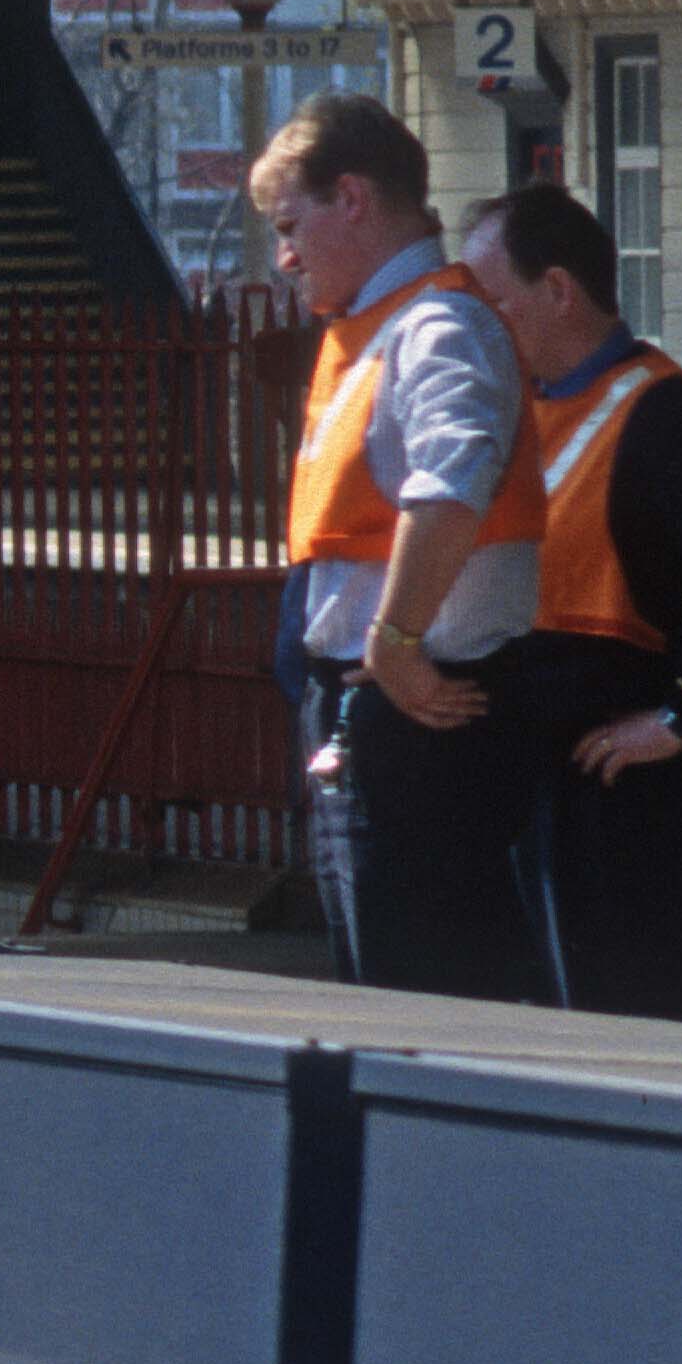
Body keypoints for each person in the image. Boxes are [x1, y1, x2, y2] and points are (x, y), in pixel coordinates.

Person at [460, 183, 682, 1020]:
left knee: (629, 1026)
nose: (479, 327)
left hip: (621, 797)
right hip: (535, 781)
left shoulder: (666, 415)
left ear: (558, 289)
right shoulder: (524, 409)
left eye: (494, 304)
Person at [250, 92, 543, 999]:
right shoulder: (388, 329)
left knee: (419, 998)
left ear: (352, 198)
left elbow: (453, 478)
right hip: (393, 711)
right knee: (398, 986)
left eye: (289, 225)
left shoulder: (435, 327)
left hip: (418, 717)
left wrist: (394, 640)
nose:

__________

PROBLEM TO WORK ON ▸ Wherever a line in the entries holds "right", copy that line.

OUTPUT OF THE TASK ▸
right hip: (535, 781)
right shoulder: (524, 409)
right shoulder: (388, 329)
right hip: (393, 711)
right knee: (398, 986)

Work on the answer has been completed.